Acreditando que uma guerra com a Espanha seria desastrosa, Catherine de Médicis lutou desesperadamente no verão de 1572 para convencer o conselho real e seu filho Carlos IX a rejeitar a proposta de guerra, mas Coligny insistiu em discuti-la com o jovem rei. Em 22 de agosto, Coligny foi demitido e ferido enquanto caminhava em Paris. Catarina, irmão do rei (mais tarde Henrique III), e o Duque de Guise estiveram envolvidos nesta tentativa de assassinato, que eles mantiveram em segredo do rei.

O Massacre Noturno de São Bartolomeu

Quando Charles IX lançou uma investigação e anunciou que as pessoas envolvidas seriam severamente punidas, Catherine e os outros inventaram uma suposta conspiração Huguenot contra sua vida. Charles autorizou então o assassinato de Coligny e outros líderes protestantes que se reuniram em Paris para celebrar o casamento do príncipe protestante Henrique de Navarra com a irmã de Charles. Na noite de 24 de agosto de 1572, Coligny foi morto em sua cama pelos assistentes do Duque de Guise e assim tornou-se a primeira de inúmeras vítimas do massacre na noite de São Bartolomeu.

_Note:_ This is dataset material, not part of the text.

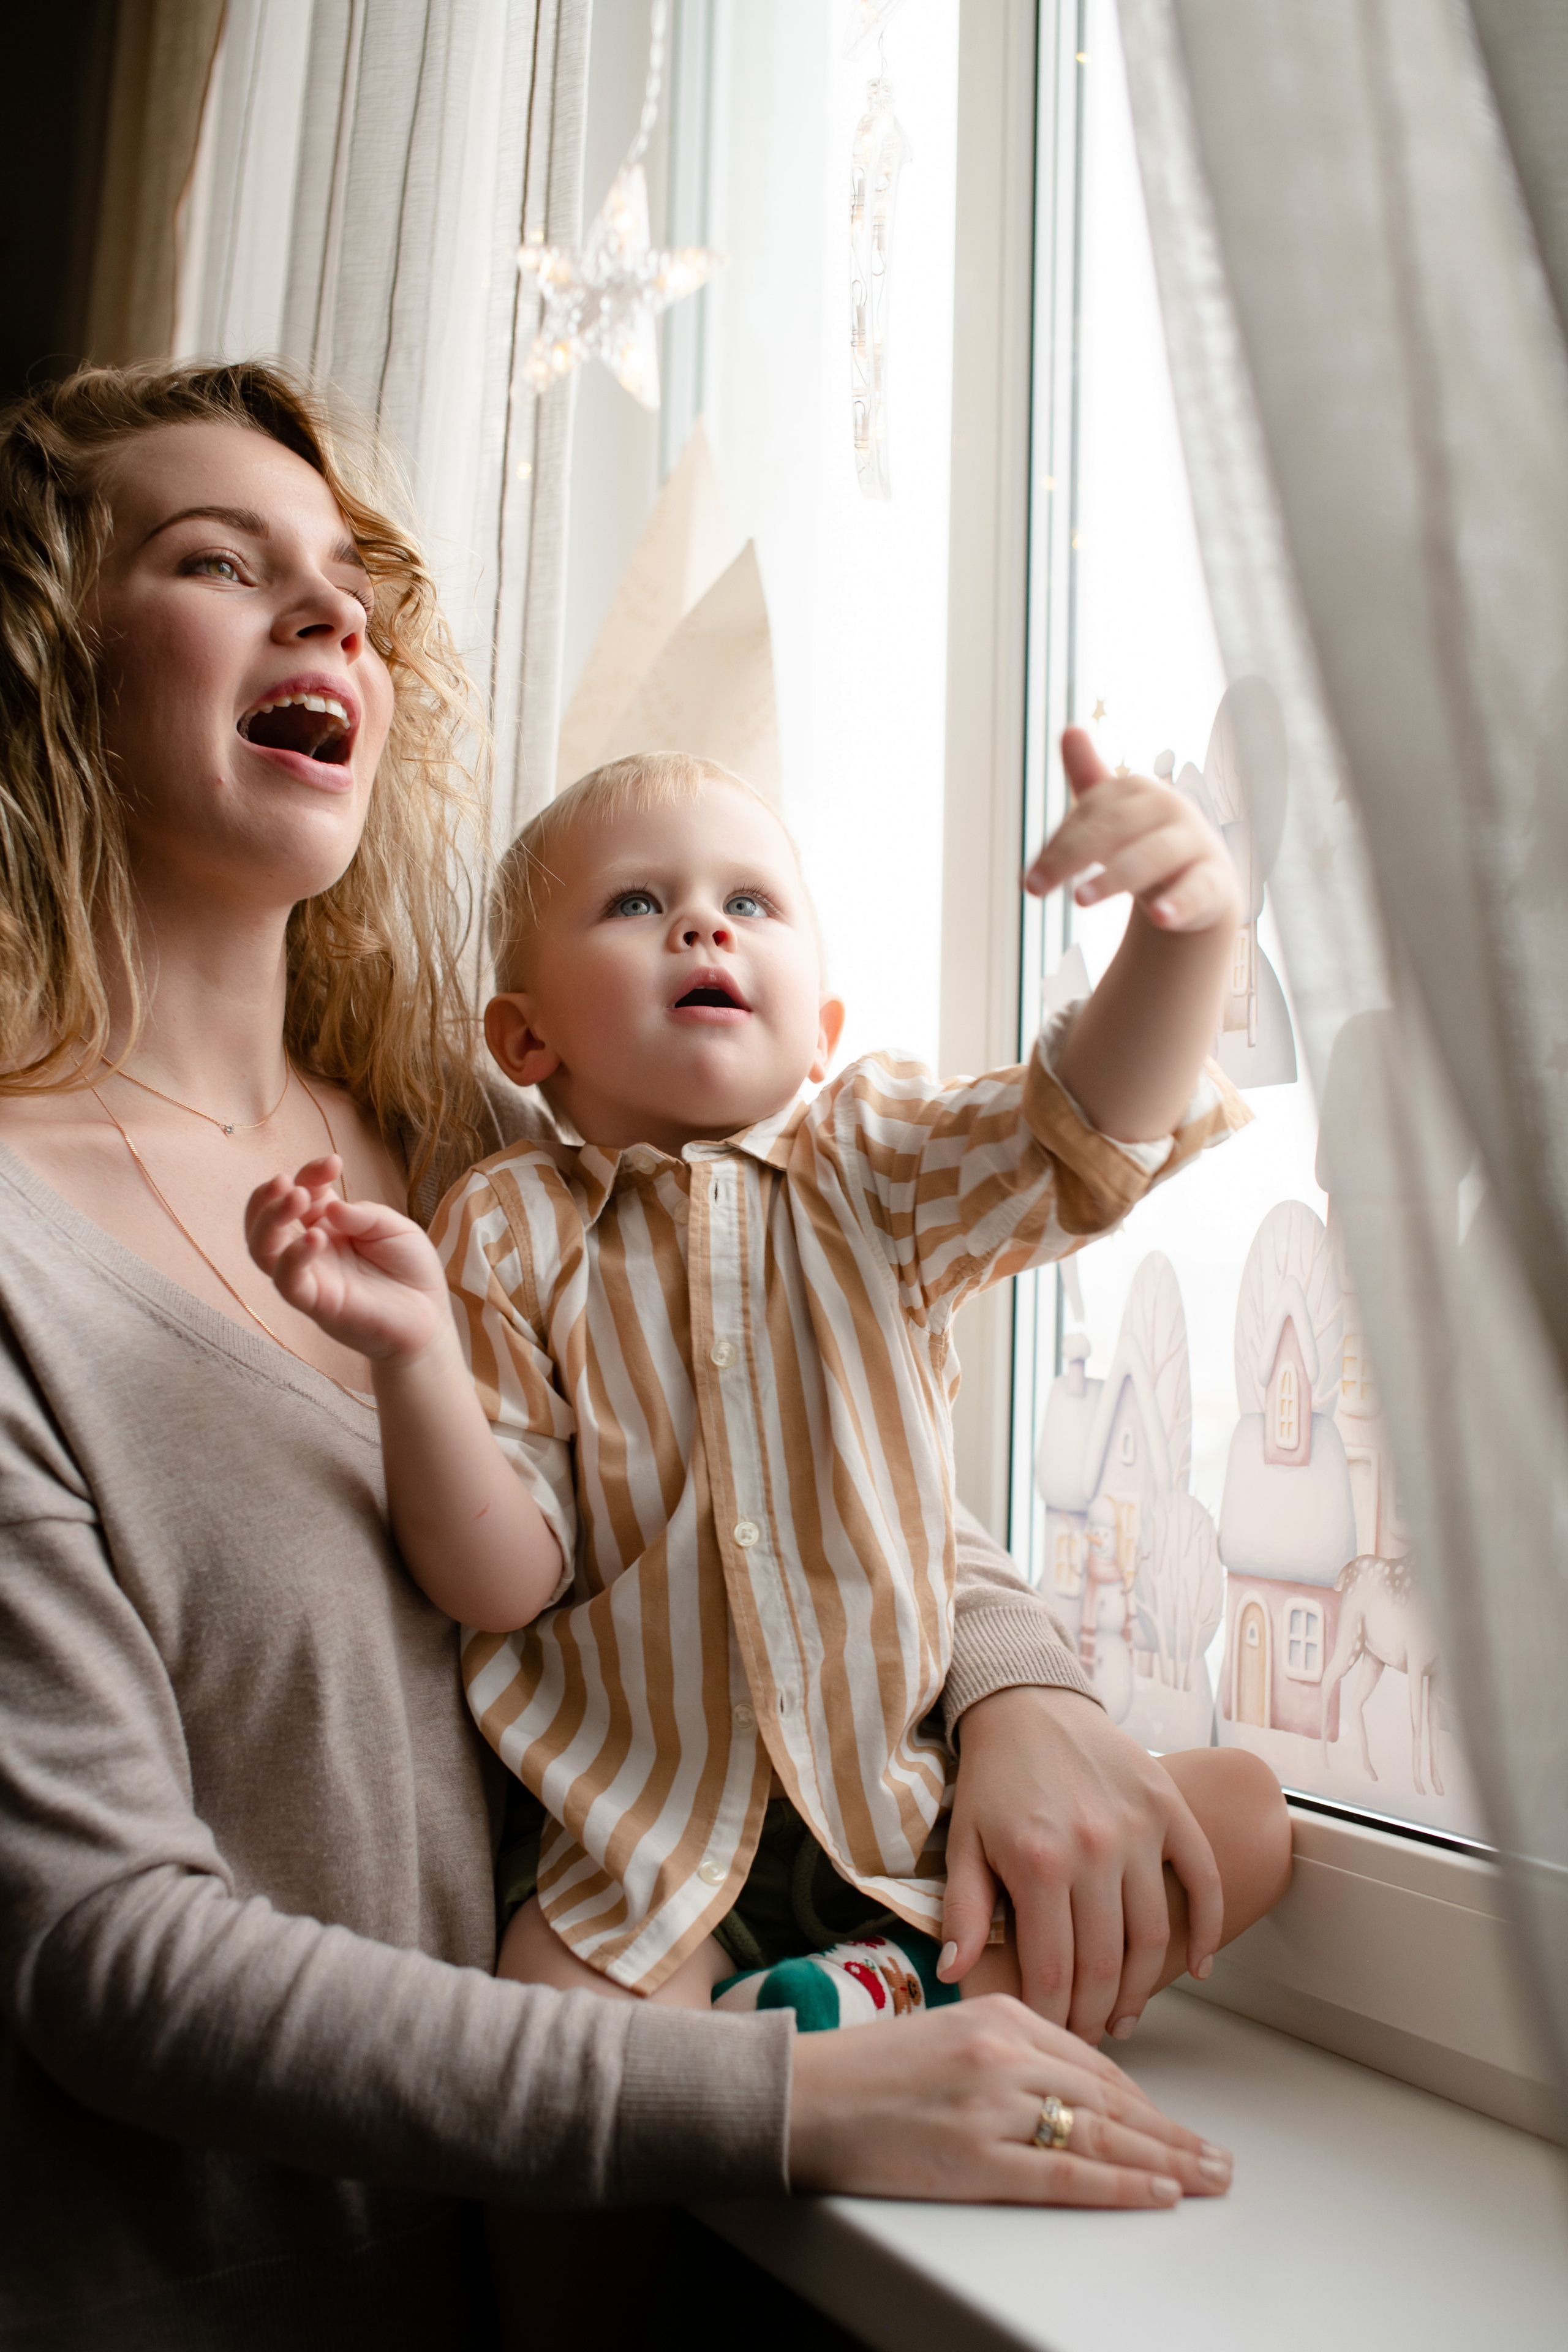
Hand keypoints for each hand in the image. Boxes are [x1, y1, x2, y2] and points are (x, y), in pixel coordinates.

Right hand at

Mais leituras sobre Gaspard de Coligny

A melhor biografia de Coligny, engraçada no tom, é A. W. Whitehead, Gaspard de Coligny, Almirante da França (1904). Bom para os primeiros anos é Eugène Bersier, Coligny: The previous life of the Great Huguenot (1884). Ver também Sir Walter Besant, Gaspard de Coligny (2d ed. 1879). Informações gerais estão em James Westfall Thompson, The Wars of Religion in France, 1559-1576 (1909); Paul Van Dyke, Catherine de Médicis (2 vol., 1922); e Philippe Erlanger, The Night of Saint Bartholomew: The Massacre of Saint Bartholomew (trans. 1962).

Outras fontes biográficas

Criar, Liliane, Coligny,Paris: Fayard, 1985.